## Problem statement
Identify each line below that contains the word "down", and copy it out.

## Information given
____________
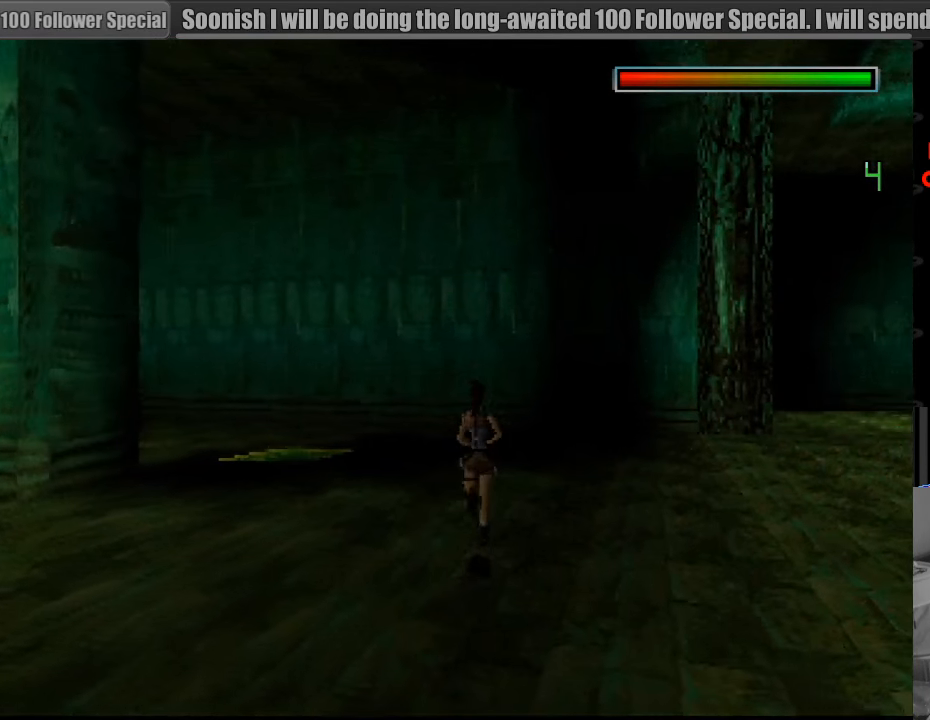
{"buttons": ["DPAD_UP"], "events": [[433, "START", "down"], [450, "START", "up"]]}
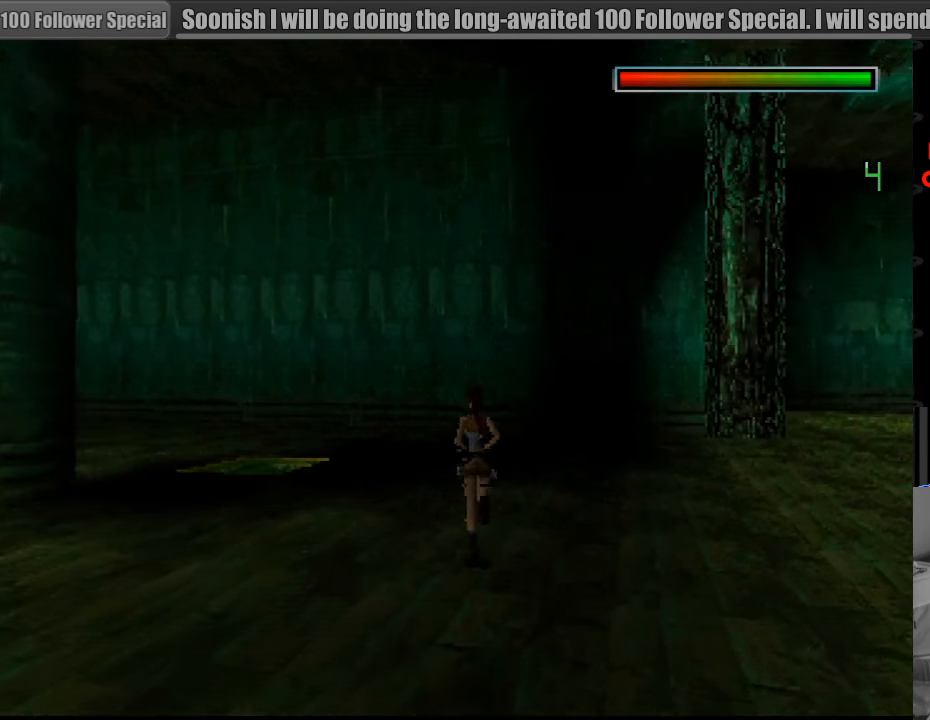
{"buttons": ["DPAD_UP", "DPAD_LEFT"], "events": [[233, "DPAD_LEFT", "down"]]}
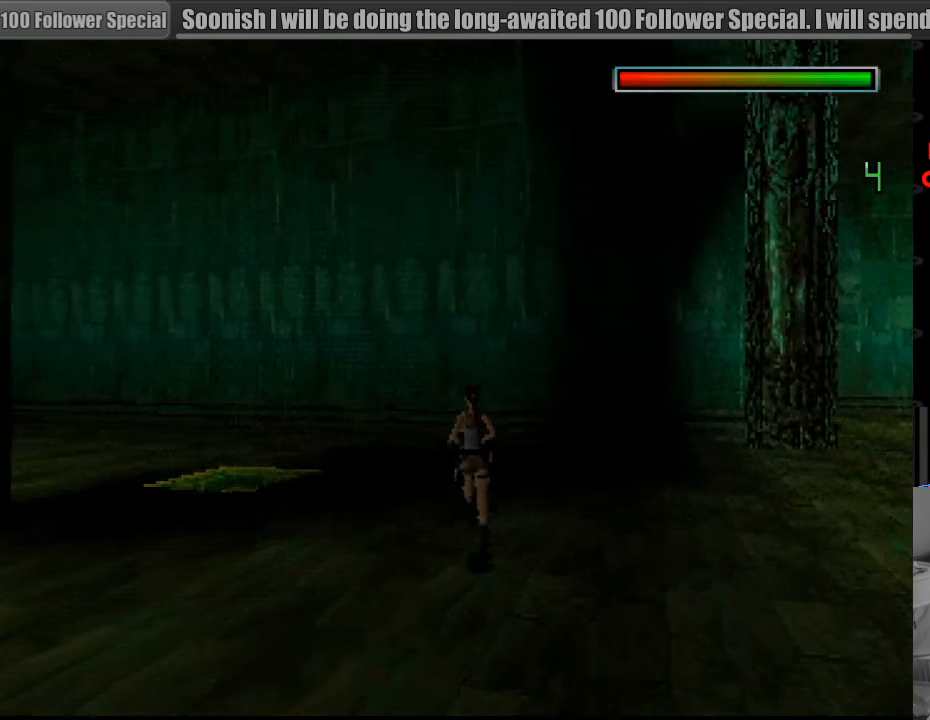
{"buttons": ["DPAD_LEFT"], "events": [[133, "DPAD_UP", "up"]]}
____________
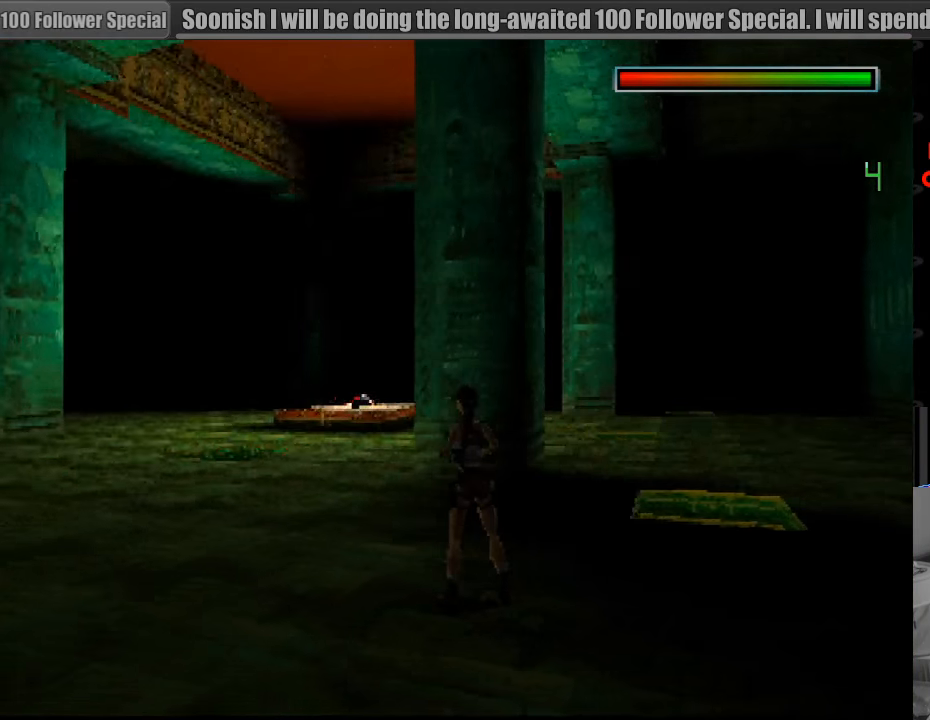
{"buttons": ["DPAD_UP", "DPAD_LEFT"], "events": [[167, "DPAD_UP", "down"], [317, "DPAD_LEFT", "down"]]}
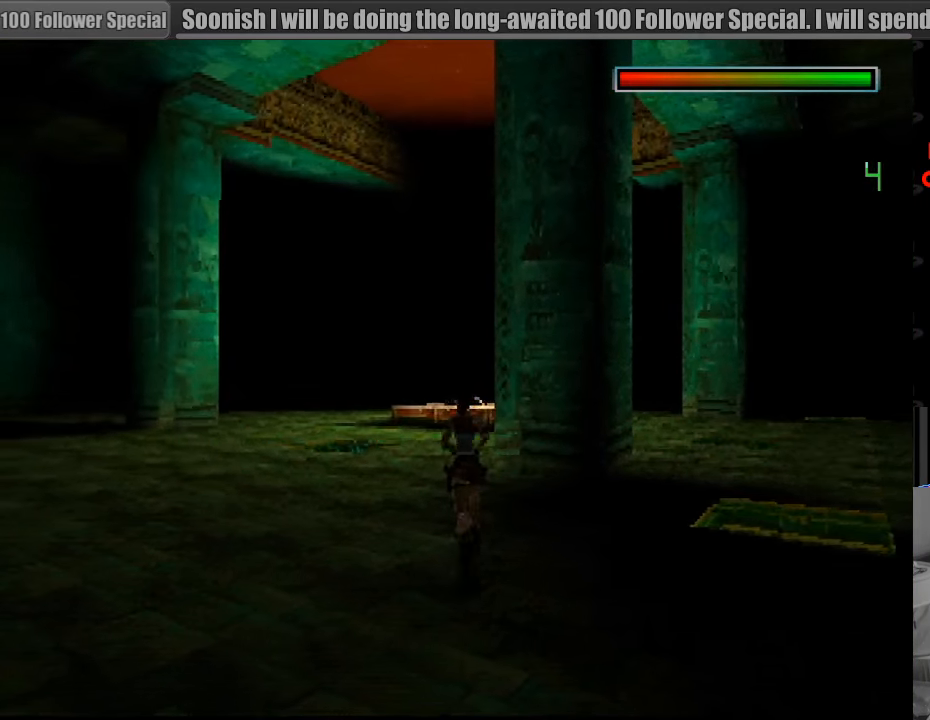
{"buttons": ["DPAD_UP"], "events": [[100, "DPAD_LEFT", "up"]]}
____________
## Task output
{"buttons": ["DPAD_UP"], "events": [[433, "START", "down"], [450, "START", "up"]]}
{"buttons": ["DPAD_UP", "DPAD_LEFT"], "events": [[233, "DPAD_LEFT", "down"]]}
{"buttons": ["DPAD_UP", "DPAD_LEFT"], "events": [[167, "DPAD_UP", "down"], [317, "DPAD_LEFT", "down"]]}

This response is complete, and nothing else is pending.